I'm not sure what to make of this episode – I'm not even sure why I was crying. I was certainly sad she was leaving but at the same time it was a real visceral thing, a pure emotional response to something that I couldn't quite pin down, like a table cloth flapping in a sudden wind gust.

Which brings me to the topic of crying in general. From my own personal experience and talking to people that I know, women seem to do it more than men. Research backs this up. According to a study done in the 1980s by Dr. William Frey at the St. Paul-Ramsey Center at the University of Minneapolis (which was the first study to look at the biological role of emotional tears versus eye irritation tears), women reported crying five times as frequently as men.

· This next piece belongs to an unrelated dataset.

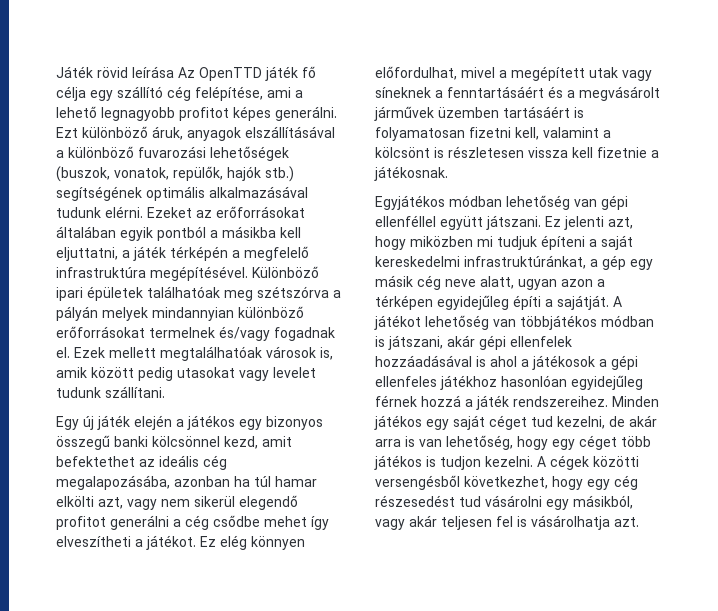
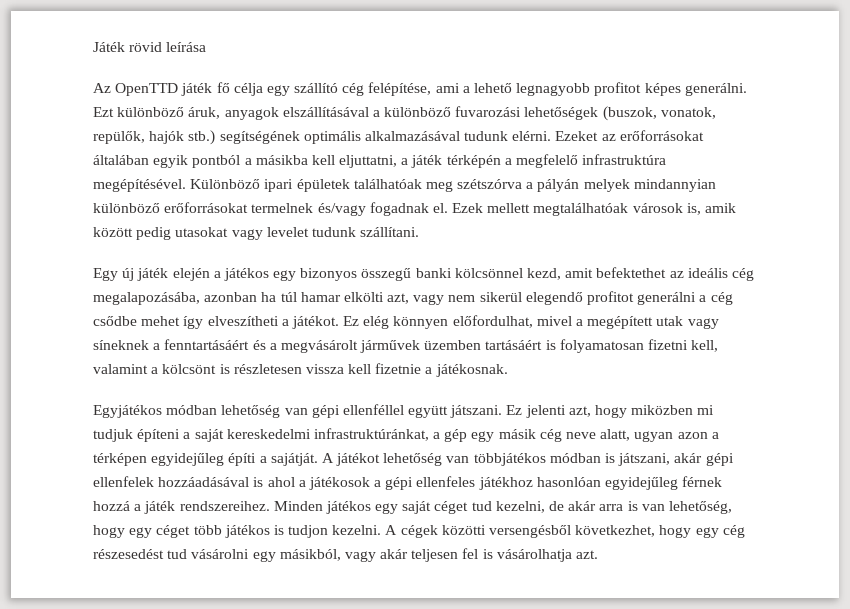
(174, 72) none -> (207, 47) //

His study also showed for the first time that emotional tears had a higher protein content than the eye irritation ones, which began to back up his theory that tears help rid the body of stress-inducing hormones. Around the same time there was a separate study that showed people with stress-related illness (ulcers and colitis) were more likely to view crying as sign of weakness or loss of control.

I'm not sure if more research was completed in this specific area of stress and crying, but I was able to find a more recent article that did report emotional tears contain more manganese, an element that affects temperament, and more prolactin, a hormone that regulates milk production. Sobbing out these substances is thought to relieve tension by balancing the body’s stress levels and eliminating the build up of these chemicals, making the crier feel better. The prolactin element might have something to do with why women cry more than men; women have more prolactin than men – which makes sense as they produce milk. But I couldn't find any further research in this area.

From my own personal experience, crying is a real stress reliever. Often when I cry it's actually because things I'm frustrated with have piled up substantially, and so when my future husband (let's call him the Future Hub) asks me what's wrong, it takes me a while to sort through everything that's knocking around in my brain.

That's why, sometimes when I'm feeling low and just need to let it all out, it's better to turn on an episode of Grey's Anatomy. There's always some requisite tear-jerker moment – you'd have to be made of stone not to cry – and I can let it all out without anyone asking me what's wrong.